Western seaside resorts are multilayered places, redolent with meaning for the present and memory of the past.

Seaside architecture, combined with a multiplicity of images related to the seaside, define its meaning and consumption.

p. 36

Discussion of arguments surrounding the perception and consumption of nature. Can nature be consumed? If not, how is it used, experienced, represented, perceived?

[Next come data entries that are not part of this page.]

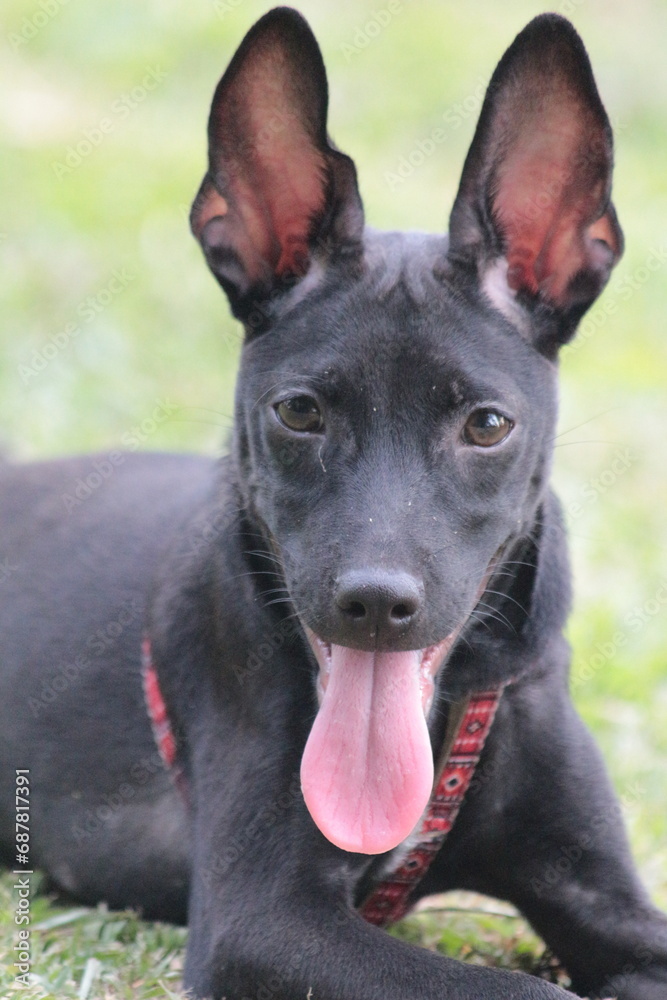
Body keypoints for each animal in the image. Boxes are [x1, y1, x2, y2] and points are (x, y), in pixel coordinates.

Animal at [1, 7, 667, 1000]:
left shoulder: (606, 902)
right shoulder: (264, 917)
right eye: (300, 413)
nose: (376, 604)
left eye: (486, 424)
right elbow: (517, 988)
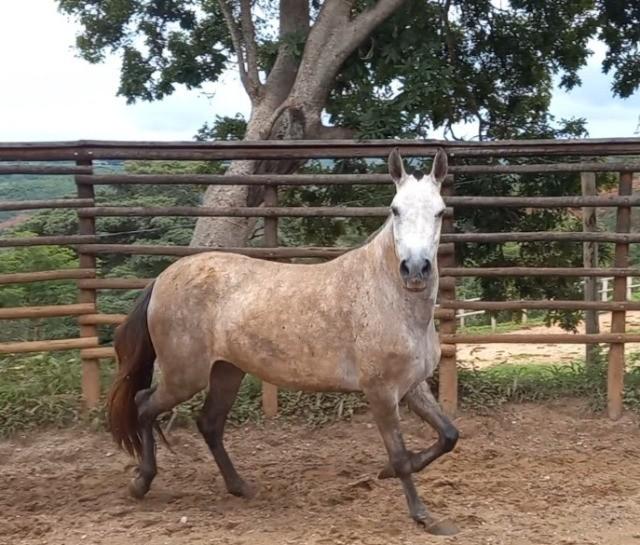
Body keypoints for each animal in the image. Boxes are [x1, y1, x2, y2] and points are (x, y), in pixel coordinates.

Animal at [109, 148, 460, 532]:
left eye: (439, 211)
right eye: (395, 209)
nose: (415, 269)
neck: (388, 297)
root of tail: (162, 279)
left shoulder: (412, 386)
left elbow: (448, 436)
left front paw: (387, 476)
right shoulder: (380, 392)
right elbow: (399, 456)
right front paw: (424, 516)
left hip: (227, 372)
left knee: (209, 424)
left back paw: (240, 487)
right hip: (184, 377)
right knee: (144, 405)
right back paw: (141, 483)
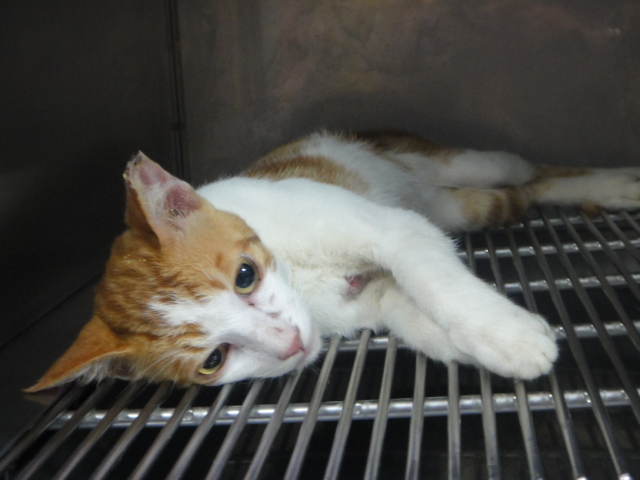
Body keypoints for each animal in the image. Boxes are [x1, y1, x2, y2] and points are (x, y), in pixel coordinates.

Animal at [26, 131, 640, 392]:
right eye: (213, 360)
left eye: (245, 276)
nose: (292, 346)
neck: (301, 277)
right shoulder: (372, 297)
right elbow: (415, 314)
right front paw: (481, 346)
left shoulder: (394, 231)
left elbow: (438, 284)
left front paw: (507, 334)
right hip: (460, 204)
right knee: (525, 191)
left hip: (469, 163)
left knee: (533, 169)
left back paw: (615, 183)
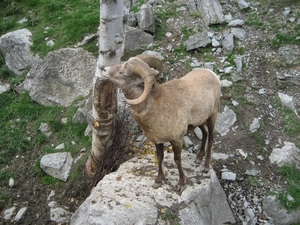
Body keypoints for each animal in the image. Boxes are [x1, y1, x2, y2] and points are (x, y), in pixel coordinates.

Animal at [102, 54, 221, 192]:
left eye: (123, 73)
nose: (104, 70)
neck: (155, 108)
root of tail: (212, 74)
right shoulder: (157, 141)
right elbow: (160, 157)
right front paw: (158, 181)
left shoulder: (177, 140)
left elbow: (177, 160)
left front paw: (181, 184)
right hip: (200, 121)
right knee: (205, 133)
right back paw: (198, 158)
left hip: (212, 115)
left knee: (211, 137)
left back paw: (205, 166)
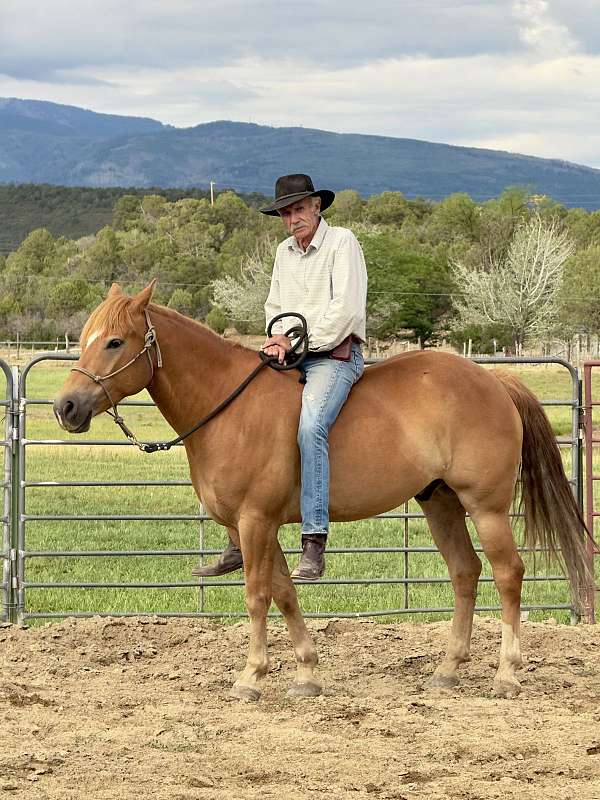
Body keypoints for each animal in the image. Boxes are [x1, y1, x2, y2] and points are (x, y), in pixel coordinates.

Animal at [53, 281, 589, 701]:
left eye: (115, 342)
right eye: (86, 339)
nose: (66, 407)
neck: (229, 407)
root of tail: (493, 379)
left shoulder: (255, 521)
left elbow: (257, 596)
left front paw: (250, 677)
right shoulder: (257, 528)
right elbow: (285, 594)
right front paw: (307, 674)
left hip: (486, 506)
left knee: (507, 574)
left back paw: (507, 674)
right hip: (439, 502)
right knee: (465, 572)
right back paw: (447, 670)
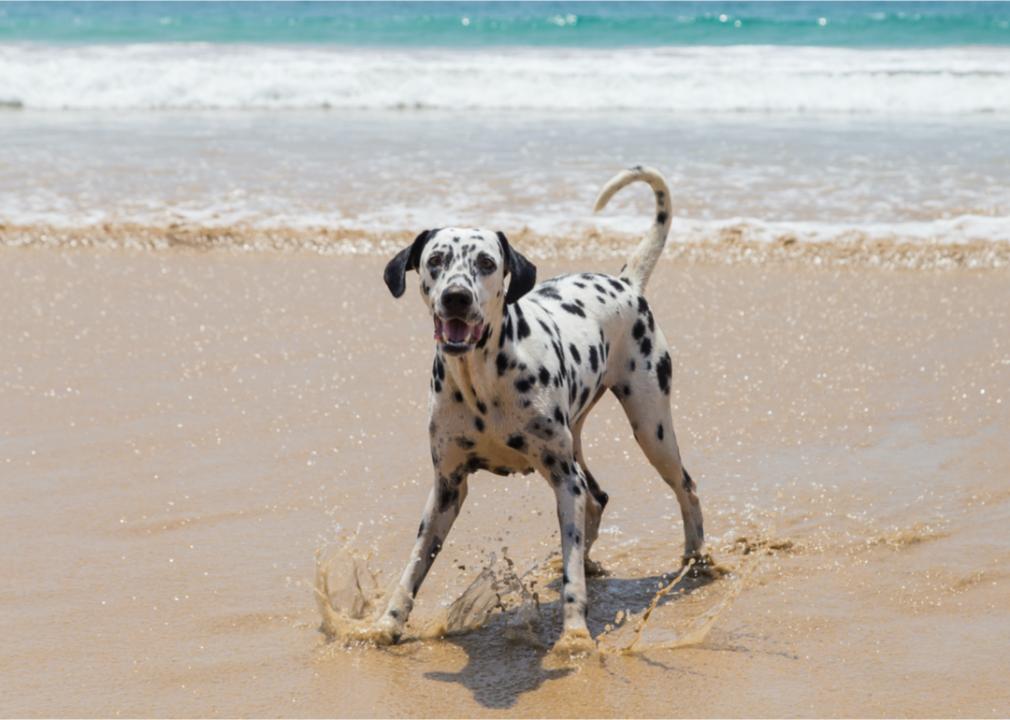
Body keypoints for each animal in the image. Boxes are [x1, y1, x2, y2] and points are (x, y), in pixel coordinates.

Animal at [375, 165, 707, 650]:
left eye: (486, 263)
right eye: (436, 260)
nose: (456, 296)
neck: (483, 383)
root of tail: (626, 283)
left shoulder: (562, 480)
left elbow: (572, 580)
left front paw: (574, 636)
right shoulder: (447, 489)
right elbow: (415, 564)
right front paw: (387, 623)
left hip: (651, 428)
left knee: (685, 487)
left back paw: (696, 558)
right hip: (579, 441)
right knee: (597, 497)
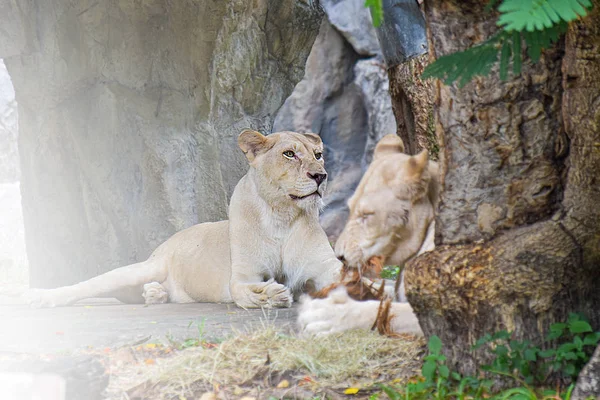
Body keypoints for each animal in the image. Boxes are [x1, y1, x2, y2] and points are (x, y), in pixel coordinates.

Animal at [24, 130, 342, 308]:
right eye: (289, 154)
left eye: (318, 155)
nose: (321, 176)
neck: (280, 216)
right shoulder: (243, 275)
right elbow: (244, 292)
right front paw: (273, 295)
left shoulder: (324, 266)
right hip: (138, 269)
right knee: (87, 286)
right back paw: (40, 297)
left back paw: (154, 294)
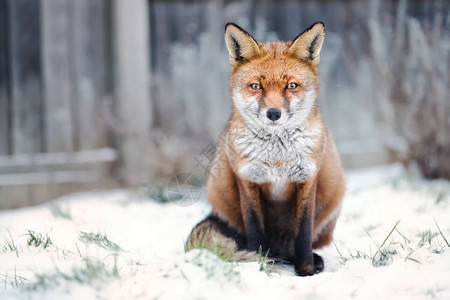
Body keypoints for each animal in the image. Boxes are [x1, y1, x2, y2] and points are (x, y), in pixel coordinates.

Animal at [185, 21, 344, 276]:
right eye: (256, 86)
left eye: (291, 86)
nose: (273, 113)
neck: (277, 158)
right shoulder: (248, 181)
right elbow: (255, 233)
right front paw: (258, 265)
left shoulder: (307, 179)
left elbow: (303, 234)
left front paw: (306, 271)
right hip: (220, 192)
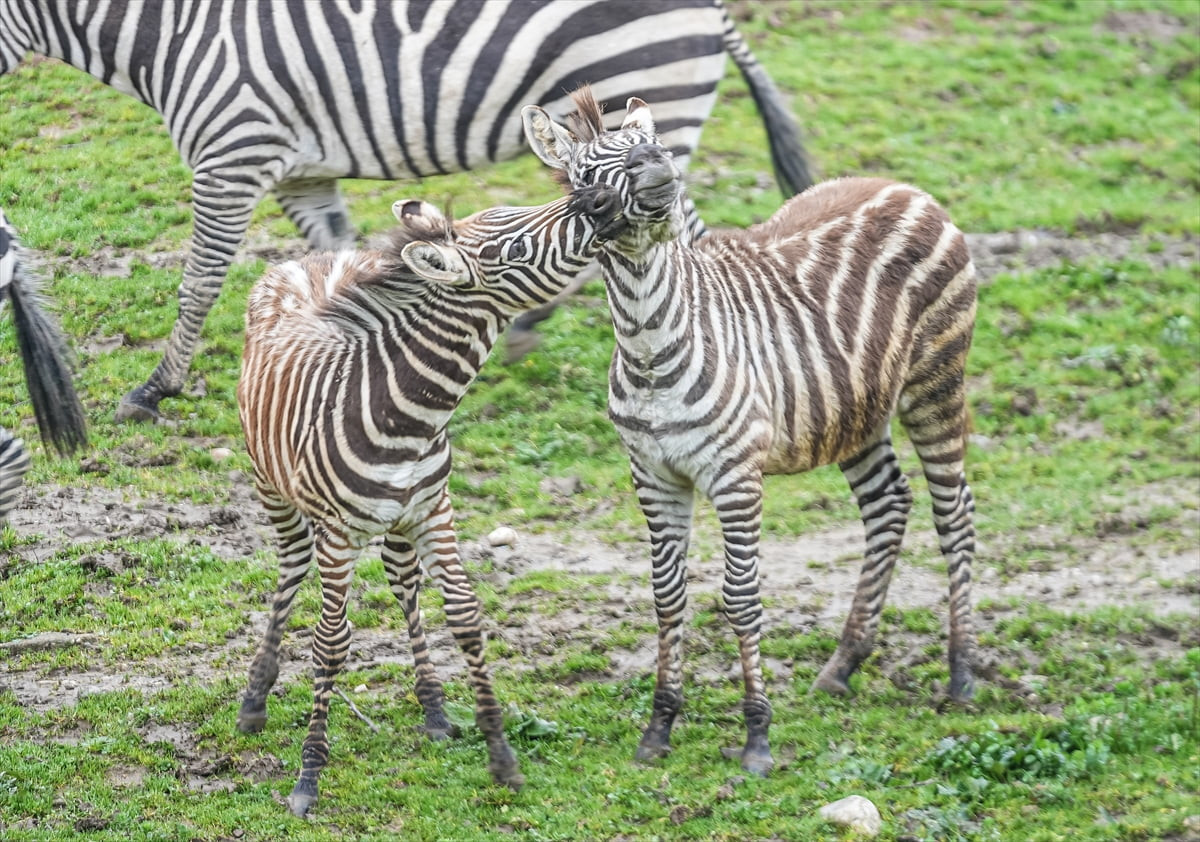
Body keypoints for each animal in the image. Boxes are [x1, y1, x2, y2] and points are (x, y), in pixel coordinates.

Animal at [0, 0, 812, 423]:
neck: (174, 34)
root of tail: (711, 8)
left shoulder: (234, 150)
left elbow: (198, 280)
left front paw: (154, 388)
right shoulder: (304, 175)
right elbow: (336, 265)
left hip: (647, 103)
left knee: (686, 246)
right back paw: (532, 326)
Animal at [235, 183, 625, 817]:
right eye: (517, 248)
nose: (597, 196)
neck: (410, 414)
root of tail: (314, 257)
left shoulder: (434, 512)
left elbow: (464, 617)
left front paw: (500, 755)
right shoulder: (338, 536)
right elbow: (330, 645)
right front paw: (307, 778)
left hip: (397, 528)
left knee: (404, 589)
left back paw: (436, 710)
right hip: (277, 493)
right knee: (290, 570)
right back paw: (254, 699)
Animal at [522, 89, 978, 776]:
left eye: (647, 145)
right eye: (585, 174)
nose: (656, 165)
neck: (651, 346)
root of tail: (902, 186)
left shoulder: (735, 476)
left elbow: (740, 597)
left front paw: (757, 736)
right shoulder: (653, 476)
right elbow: (667, 597)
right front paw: (659, 727)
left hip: (936, 381)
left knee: (954, 512)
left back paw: (961, 675)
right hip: (854, 410)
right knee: (889, 504)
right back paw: (844, 663)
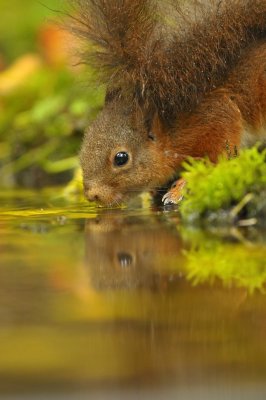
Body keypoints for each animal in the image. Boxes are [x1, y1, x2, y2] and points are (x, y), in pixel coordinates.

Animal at [68, 0, 266, 206]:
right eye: (86, 140)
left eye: (121, 158)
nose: (92, 195)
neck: (173, 132)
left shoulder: (217, 119)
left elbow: (217, 158)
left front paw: (180, 188)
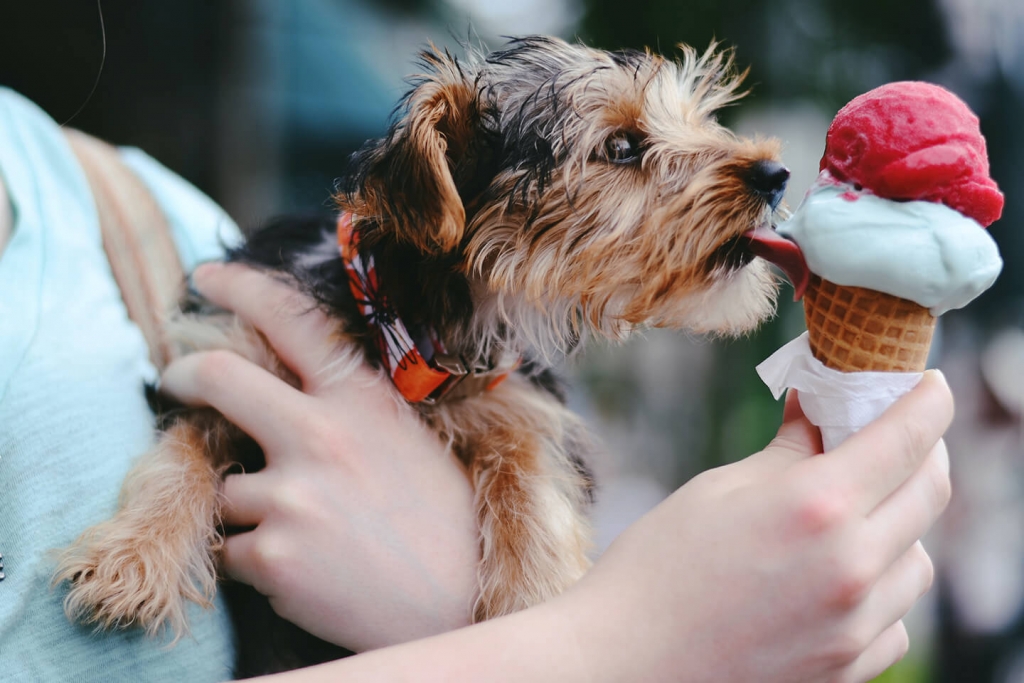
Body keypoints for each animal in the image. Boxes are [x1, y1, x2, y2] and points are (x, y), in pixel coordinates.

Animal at [54, 34, 790, 671]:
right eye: (622, 145)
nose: (776, 174)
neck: (409, 321)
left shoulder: (518, 396)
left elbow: (529, 471)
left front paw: (533, 595)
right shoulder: (225, 355)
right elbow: (181, 449)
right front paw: (133, 556)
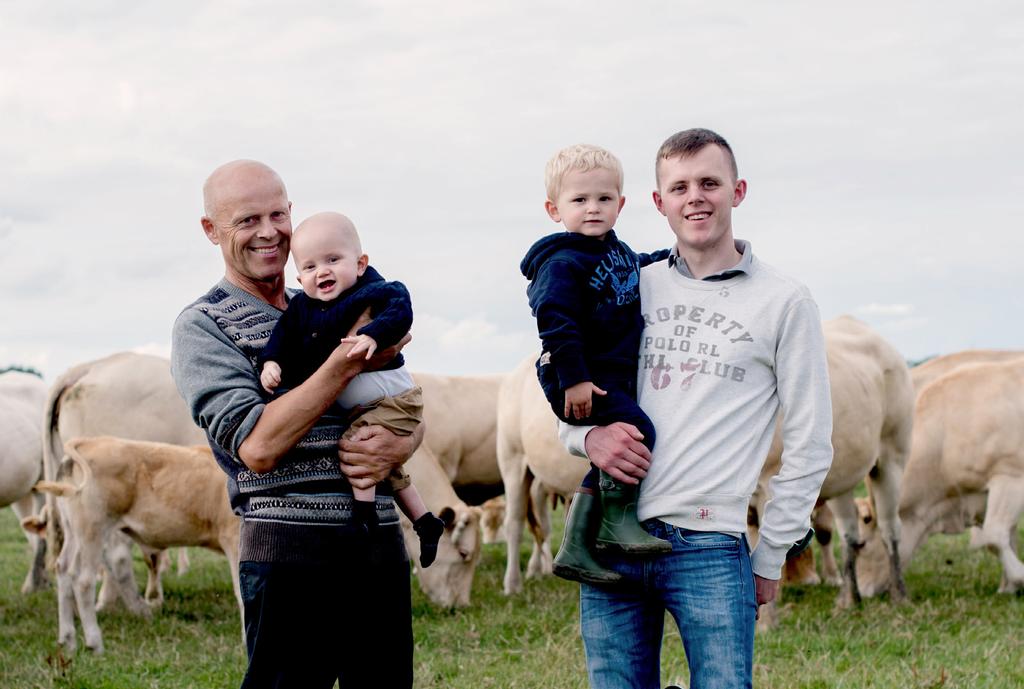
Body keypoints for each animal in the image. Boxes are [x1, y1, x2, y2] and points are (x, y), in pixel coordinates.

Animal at [33, 438, 241, 651]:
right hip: (92, 530)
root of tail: (89, 441)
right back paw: (95, 643)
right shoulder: (233, 538)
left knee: (63, 570)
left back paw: (68, 640)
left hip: (74, 532)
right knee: (83, 580)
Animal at [856, 360, 1024, 597]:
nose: (861, 591)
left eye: (861, 544)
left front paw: (1019, 577)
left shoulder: (1010, 478)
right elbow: (1007, 537)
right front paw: (1008, 587)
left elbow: (993, 536)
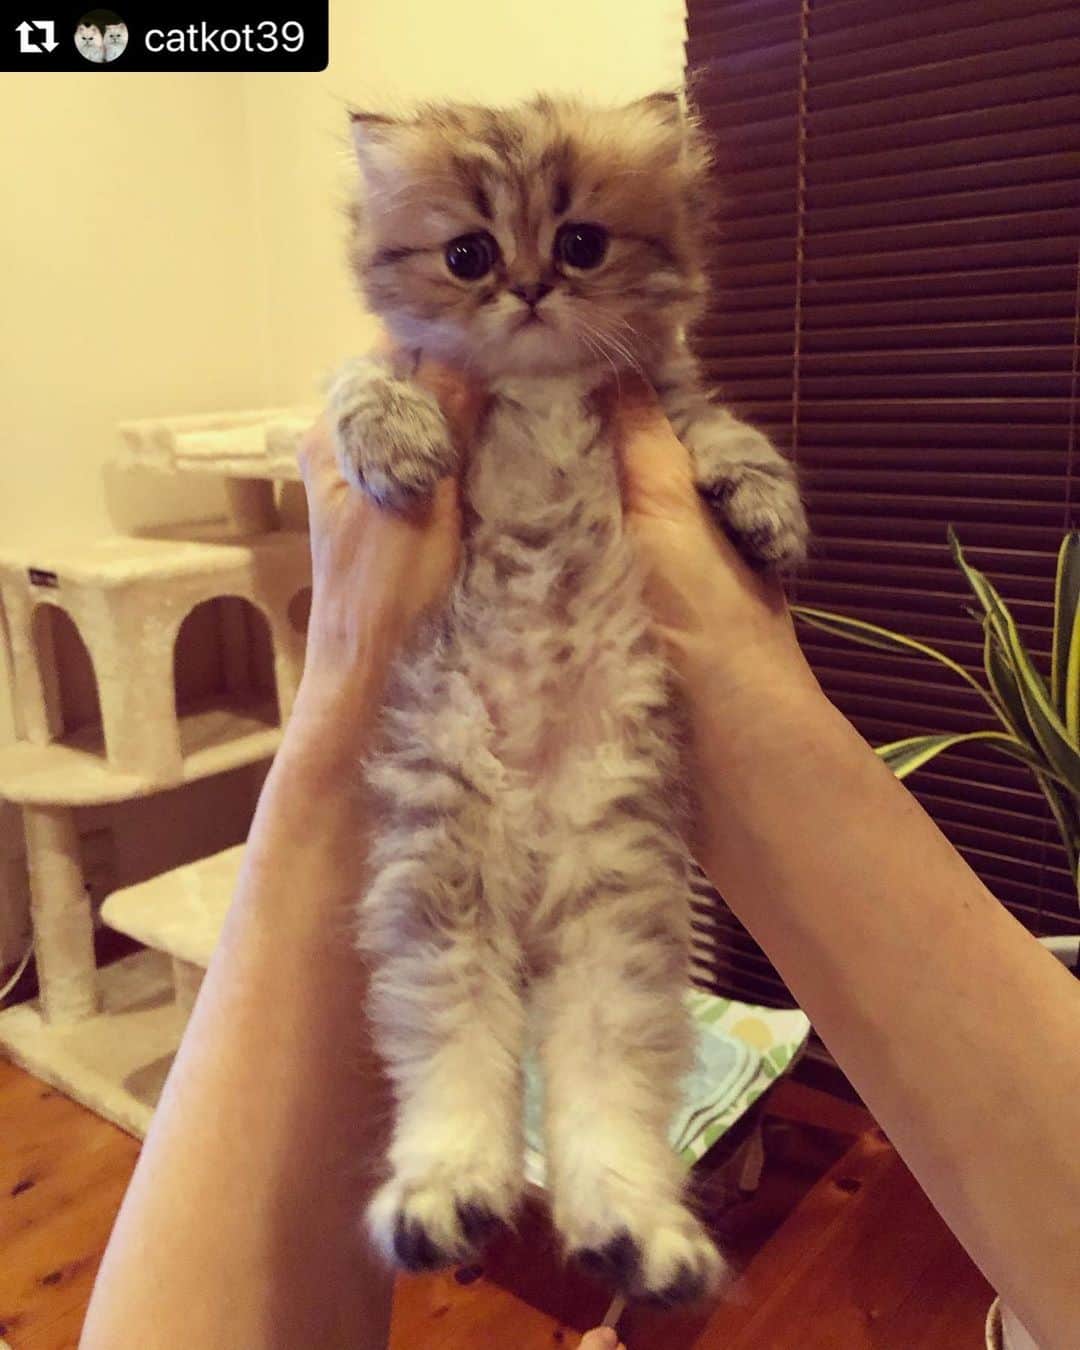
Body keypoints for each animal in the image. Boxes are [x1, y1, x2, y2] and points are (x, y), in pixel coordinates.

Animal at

John Urry: The tourist gaze.

The visual sense was increasingly hegemonic in the sensing of the natural world, and nature, including the sea, was transformed in to an overridingly visual spectacle. In turn , the fundamental process of tourist consumption became capturing the gaze, each one of which could ‘literally take a split second’. Everything else in the tourist experience and tourist services was relegated as subsidiary.

p. 53

Once the middle and working classes were able to holiday by the sea, one persistent conflict revolved around whether resorts were select and respectable or popular and open to all comers. … A higher social tone could be attempted, for example, by resisting the the freeing of restrictions on bathing, entertainment and transport that might lure working class visitors and opposing the development of facilities, including piers in the second half of the nineteenth century and holiday camps in the  interwar period of the next century, thought to endanger a resort‘s reputation by making it more popular.

p. 65

Buying a room in a hotel, a ticket for a seaside attraction or simply sunbathing on a beach [also] involves buying into a more general idea of the seaside or a particular resort. We consume a reality and an image, and the two may not match.